Okay, thank you. The next question: What is the status of the Amarex litigation?
This is Antonio. I'll take that. We're in the process of wrapping up the independent audit of Amarex after we posted the bond, and the arbitration is rescheduled to start in mid-April.
Okay. Will there be any opportunities for patients to be treated with leronlimab for lung cancer or other cancers? If so, will there be a listing of where those trials might be taking place?
Yeah, this is Scott. We are pursuing a number of different indications, including lung cancer. Lung cancer tends to be one with a very high CCR5 expression as well as colon cancer, breast cancer, bladder cancer, et cetera. We are looking to pursue those opportunities. We're looking for partnerships to advance the program forward.
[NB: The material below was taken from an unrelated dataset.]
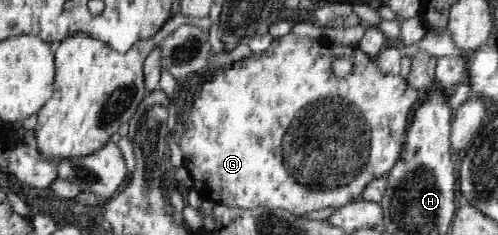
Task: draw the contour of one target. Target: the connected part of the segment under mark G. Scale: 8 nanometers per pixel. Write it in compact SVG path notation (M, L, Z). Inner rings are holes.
M293 32L284 36L273 38L267 50L260 54L251 55L232 64L227 70L214 70L214 76L210 82L206 82L200 90L200 95L190 110L190 118L187 121L187 128L182 139L179 140L180 153L183 154L183 167L190 173L192 186L202 199L211 200L214 203L221 203L230 208L242 208L253 210L264 206L265 208L282 208L295 216L305 215L333 207L334 210L347 206L351 201L356 201L361 192L376 178L390 176L392 168L400 160L403 152L404 142L407 140L406 128L408 128L408 112L418 102L420 92L409 82L405 82L399 76L384 73L378 68L372 57L364 54L357 46L334 46L330 48L320 40L310 36L298 36ZM335 56L352 59L352 71L346 77L336 77L332 71L332 59Z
Did the company update and submit the TNBC data by adding the surviving patients to the breakthrough therapy application?
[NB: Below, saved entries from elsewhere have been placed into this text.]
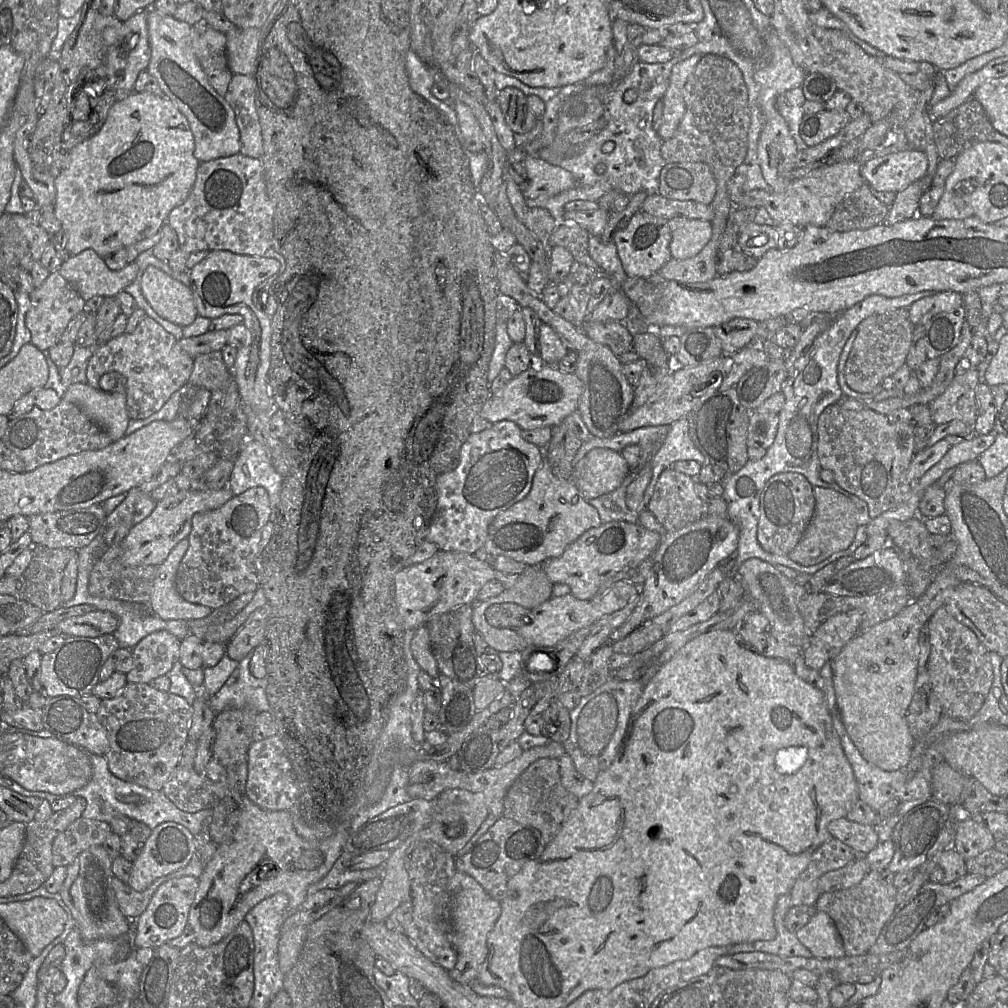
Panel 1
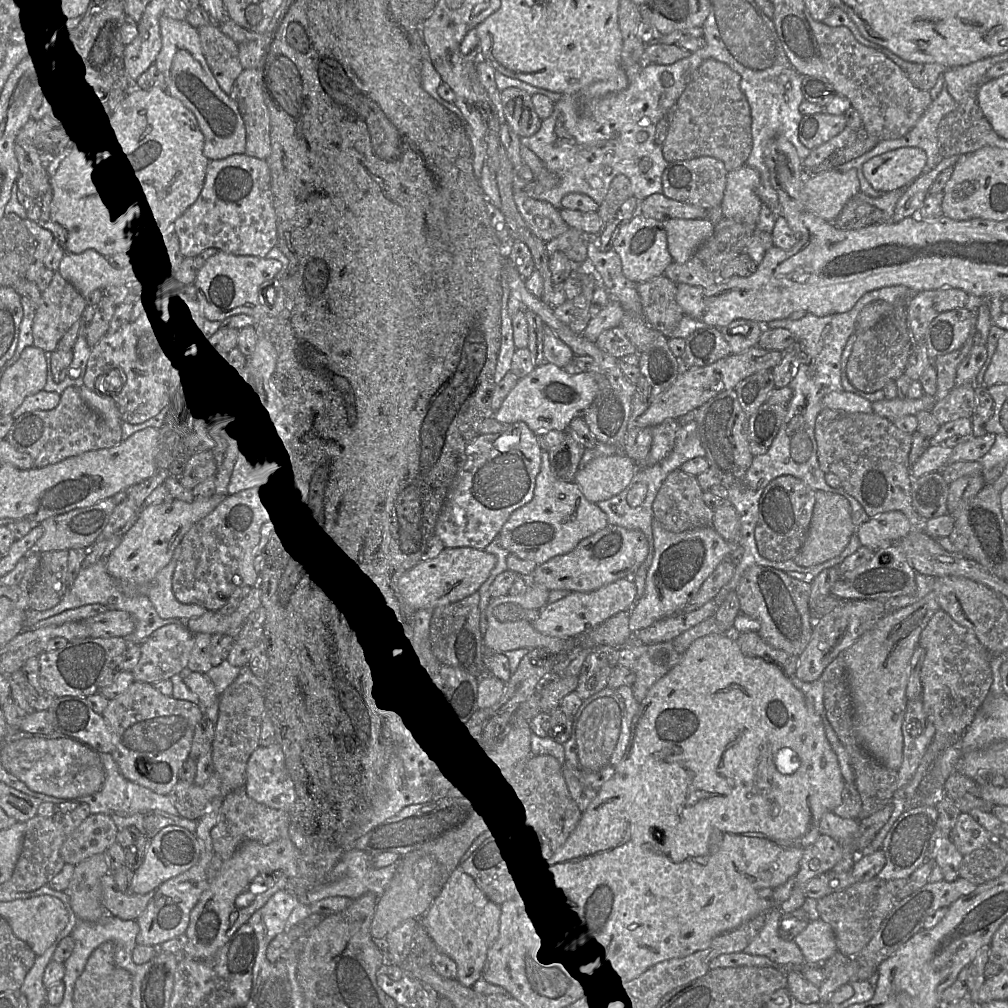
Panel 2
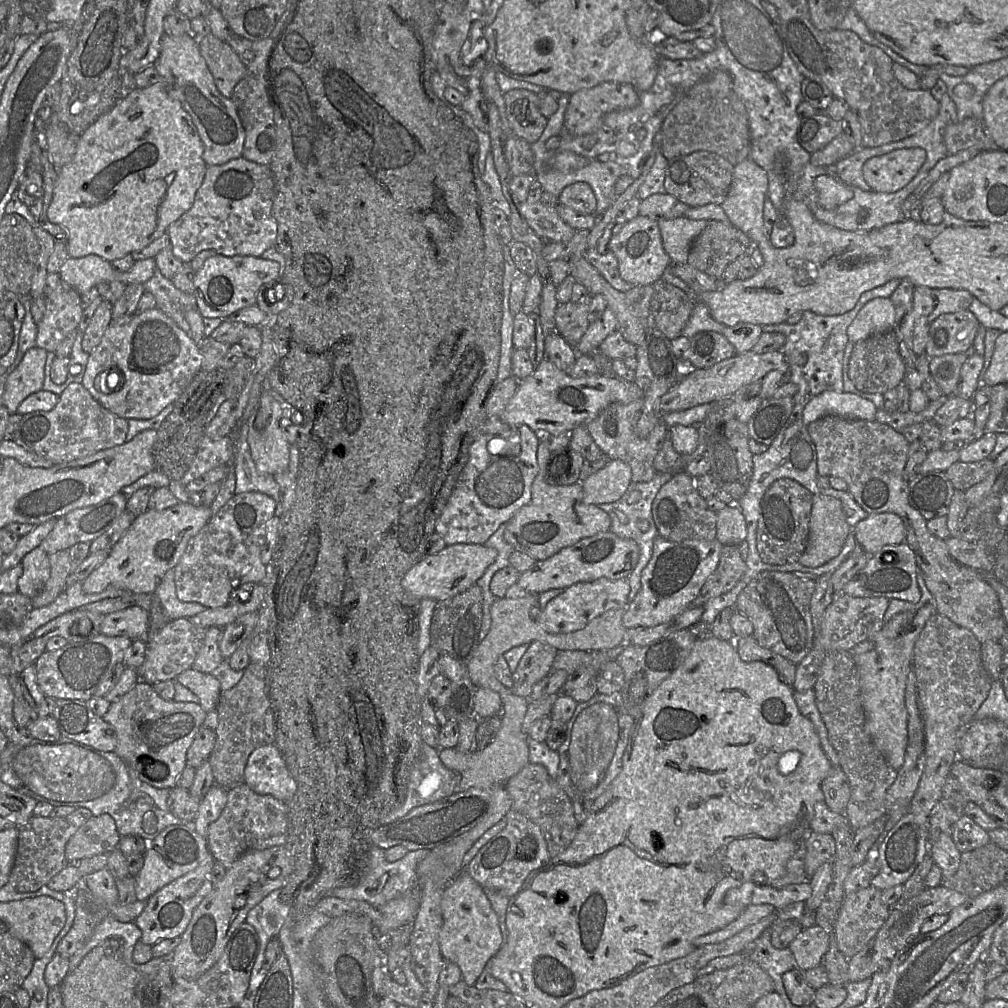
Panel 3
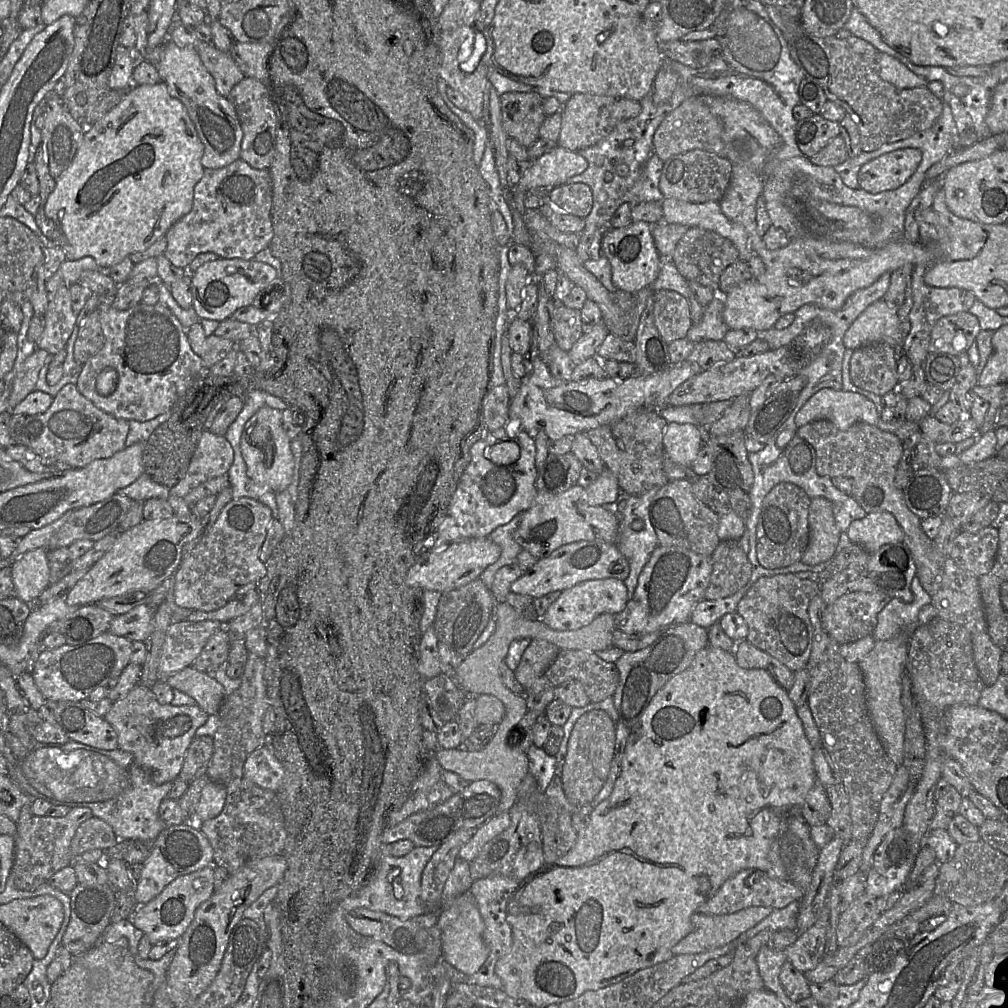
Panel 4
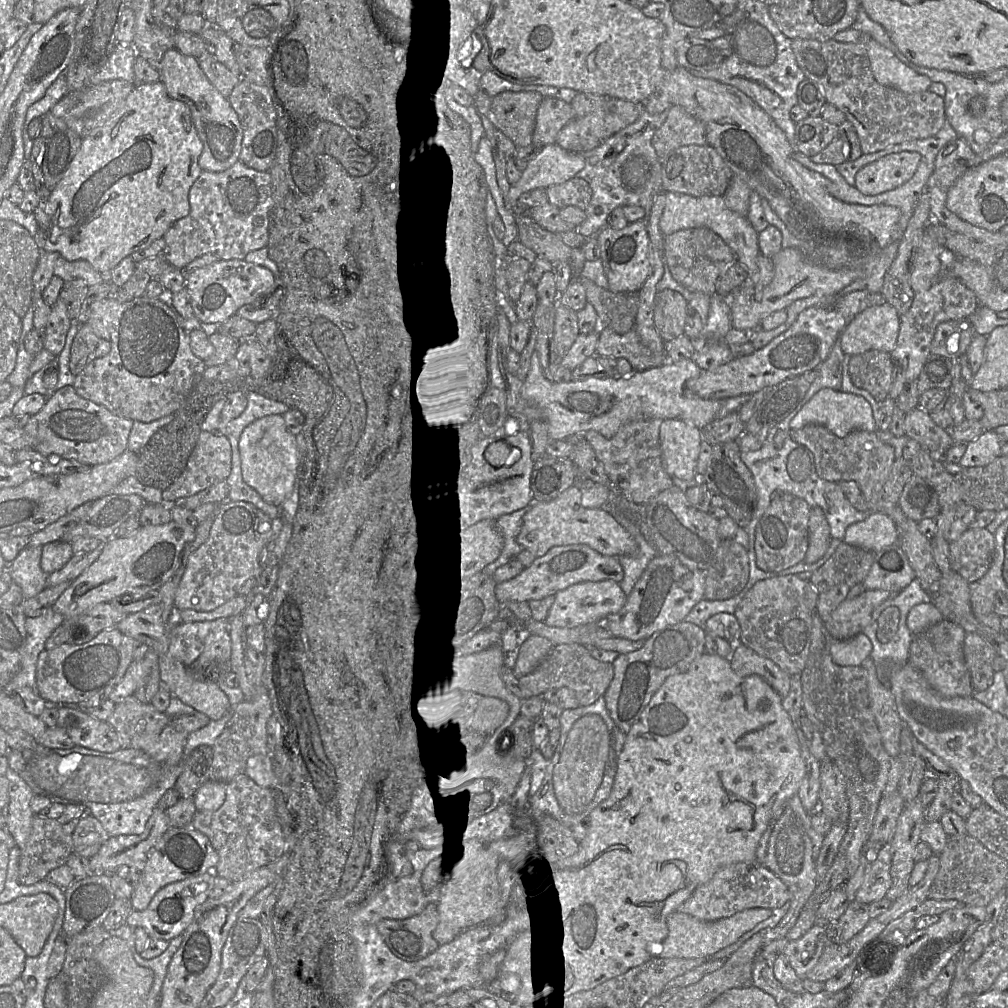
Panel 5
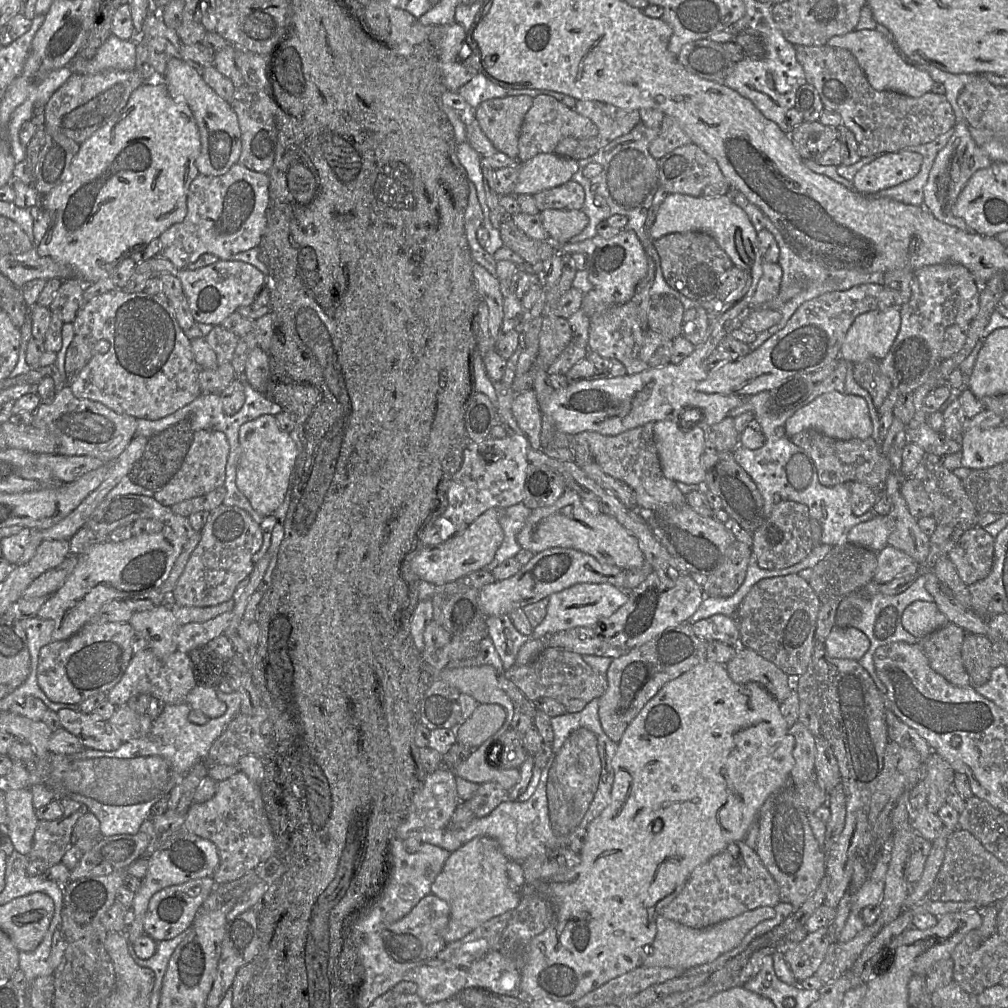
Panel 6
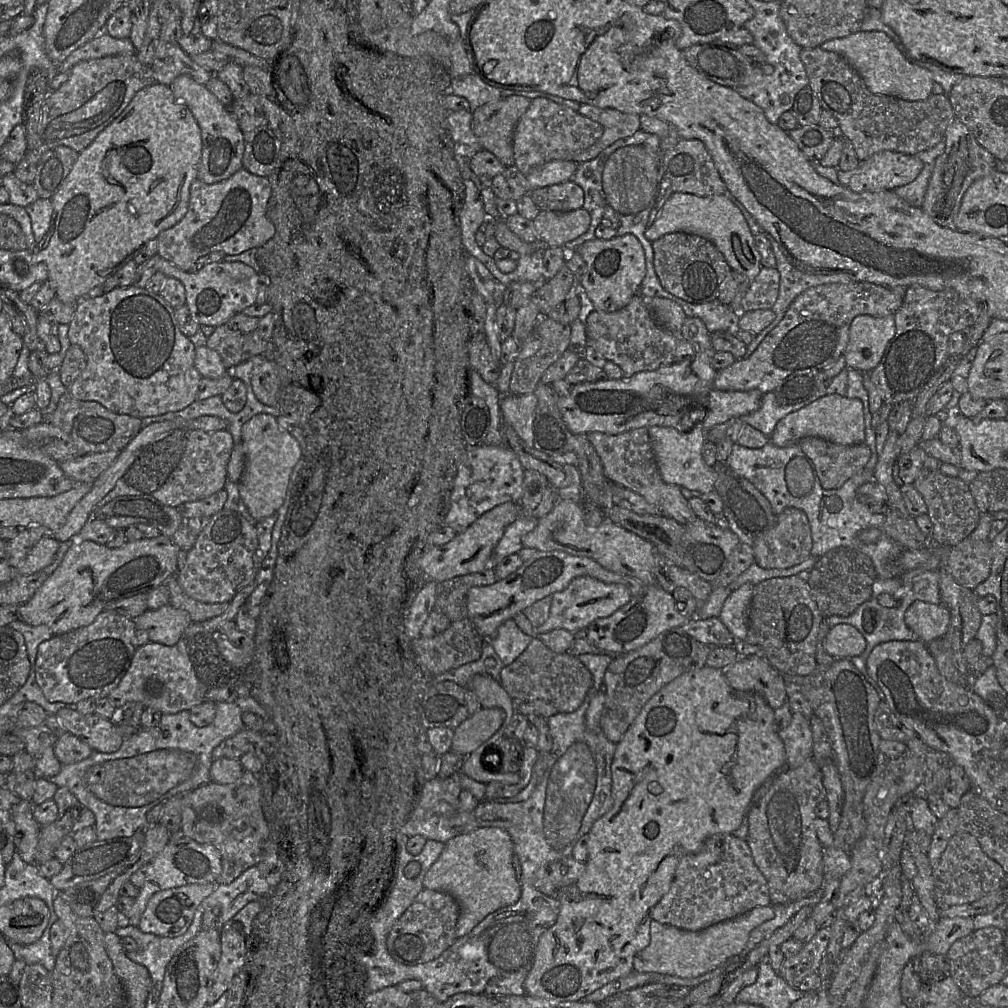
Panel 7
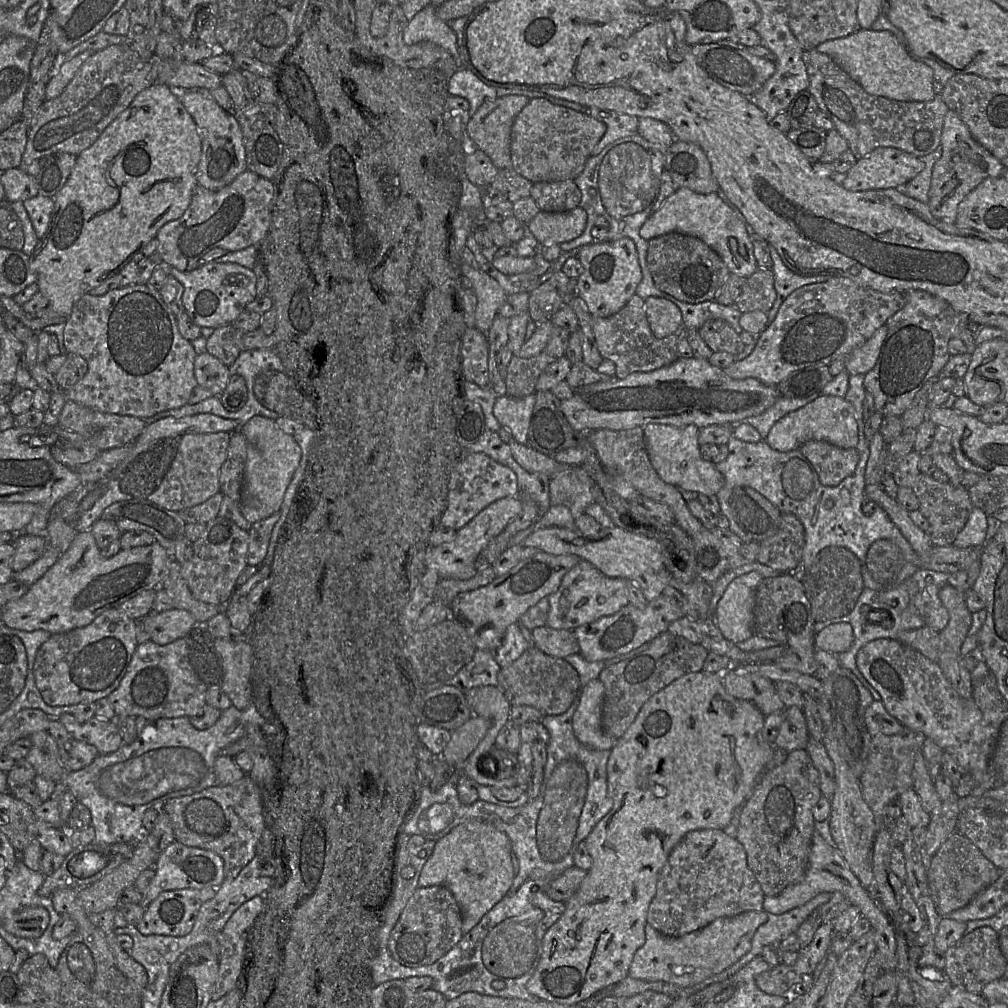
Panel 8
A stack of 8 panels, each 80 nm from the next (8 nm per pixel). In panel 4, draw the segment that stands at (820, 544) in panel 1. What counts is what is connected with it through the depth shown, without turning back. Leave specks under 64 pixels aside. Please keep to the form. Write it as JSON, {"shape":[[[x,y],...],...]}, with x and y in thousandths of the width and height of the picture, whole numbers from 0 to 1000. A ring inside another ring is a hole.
{"shape":[[[816,493],[805,495],[802,510],[803,538],[795,558],[808,562],[821,557],[829,548],[834,528],[829,522],[826,500]]]}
Yeah. For breakthrough designation, you know, and during 2021, we closed and reported data from the first 28 patients for MTMBC. Now, these are patients that had failed at two lines of previous therapy. They were from our compassionate use program, the phase Ib/II clinical trial and the basket trial. Now, upon closure of that trial, there were some patients remaining on leronlimab, but there's a very high bar for a breakthrough designation, and we don't believe that that's enough data. We will be progressing this molecule forward for MTMBC, and be looking for more development opportunities.
Thank you. On one of the prior calls, a mention was made of partnerships with other pharmaceutical companies. What is the status of partnering with another company?
Yeah. We are in discussions. We have companies under NDA right now, and we are advancing those discussions for multiple different applications for leronlimab. We will have to comment on that when it is publicly available to everybody at the same time.
Can we expect CytoDyn to provide at least quarterly conference call updates?
Yes. We expect to provide at least quarterly conference call updates in the future, in addition to providing updates through our 10-Qs and 10-Ks on a quarterly and annual basis. We have implemented a shift in the cadence of our communications with stakeholders, and we have hired a professional investor and public relations firm, to assist with this. Cristina, do we have any more questions?
That's all the questions that we have.
Dr. Kelly, would you like to provide some closing remarks?
Yeah, sure. Thanks, Antonio. In closing, we wanna thank you for your time. We are moving forward on all fronts. We believe the challenges before us are solvable, and we look forward to the many opportunities in front of us. Thank you for your time. We appreciate it. Thank you.
This concludes today's conference. You may disconnect at this time. Thank you for your participation.